The U.S. military is one of America’s premier leadership factories. But the product it manufactures is in decline.
Seven years ago, the number of young officers willing to recommit after their initial tours of duty dropped precipitously. Before the Iraq war, three-quarters of Army officers stayed for a career, a number that dropped to just two-thirds starting in 2006. The broken pipeline was initially blamed on the sputtering war effort in Iraq, but in fact the problem is a deep-rooted one. The Army has bled talent for decades, a consequence of a deeply dysfunctional organization that poorly matches jobs with talent and doesn’t trust its officers to make choices about their own careers.
The solution, however, isn’t beyond reach. The next step in the evolution of the Pentagon’s leadership system should be what I call a “total volunteer force”—one that treats officers as human capital with autonomy rather than as physical capital in inventory.
Let me explain. The retention crisis, even in an era of cutbacks and sequestration, is a decades-long dilemma that the military doesn’t often talk about. The Senate investigated the “critical and delicate” problem of a military brain drain as far back as 1954, after President Eisenhower called for Congressional action. Yet after public attention flared following a 2011 survey of junior officers, retired U.S. Army general Frederick Kroesen mocked the issue in the publication ARMY, declaring that “no other profession has developed better ways to identify, develop and reward its leaders.”
There is at least one top military leader who will talk about the problem. In a farewell address to the cadets of West Point in Feb. 2011, former secretary of defense Robert Gates, admired for his service under Presidents Bush and Obama, expressed his frustration. He wondered how the Army “can break up the institutional concrete, its bureaucratic rigidity in its assignments and promotion processes, in order to retain, challenge, and inspire its best, brightest, and most-battled tested young officers?”

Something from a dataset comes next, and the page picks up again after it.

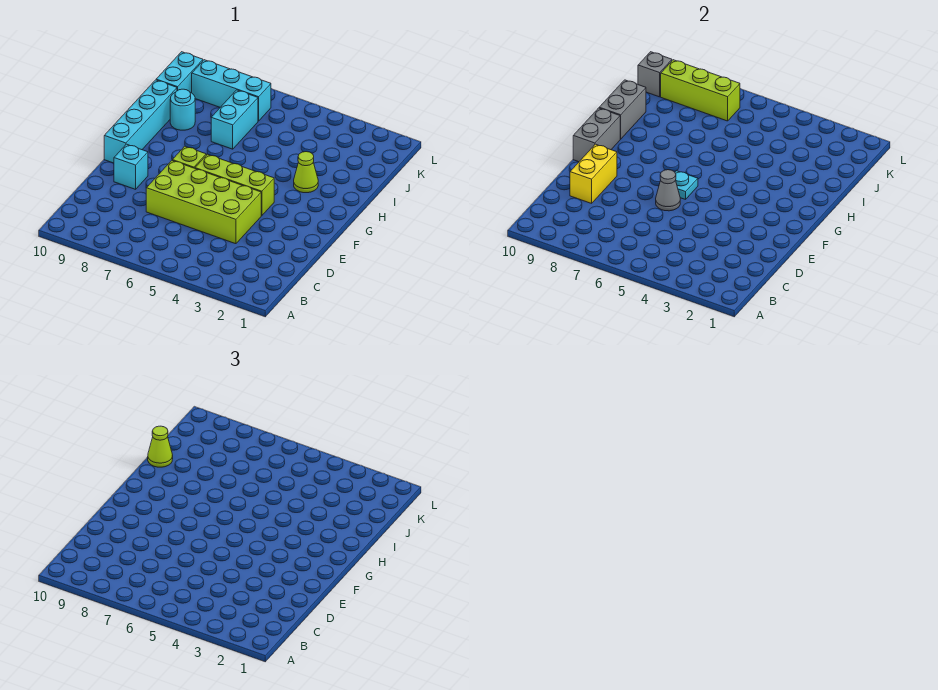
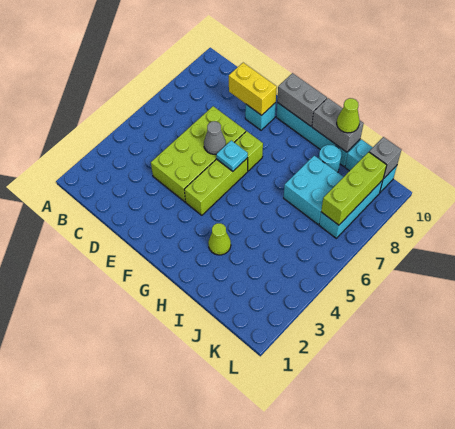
cyan 1x2 brick [211,90,258,149] -> cyan 2x2 brick [284,156,343,224]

Sec. Gates understood something that neither the Army nor its critics do. Critics like to think that the most talented young leaders simply leave, whereas many generals refuse to admit any problem exists. The real problem is that the talent is bleeding inside the organization. High quit rates are just a symptom of the deeper problem that too many military members are mis-matched with their jobs.
In truth, military officers are only volunteers for one day: the day they sign up. Afterwards, they’re treated with the same kind of inflexible, coercive management that has defined militaries since history began. No electronic “job boards” list openings for the thousands of available jobs in the Army, Navy, Air Force and Marines. No junior officers know where their next job assignment will be, or if it will fit with their interests, strengths and talents. And no commanders are trusted to directly hire the subordinates they feel their teams need.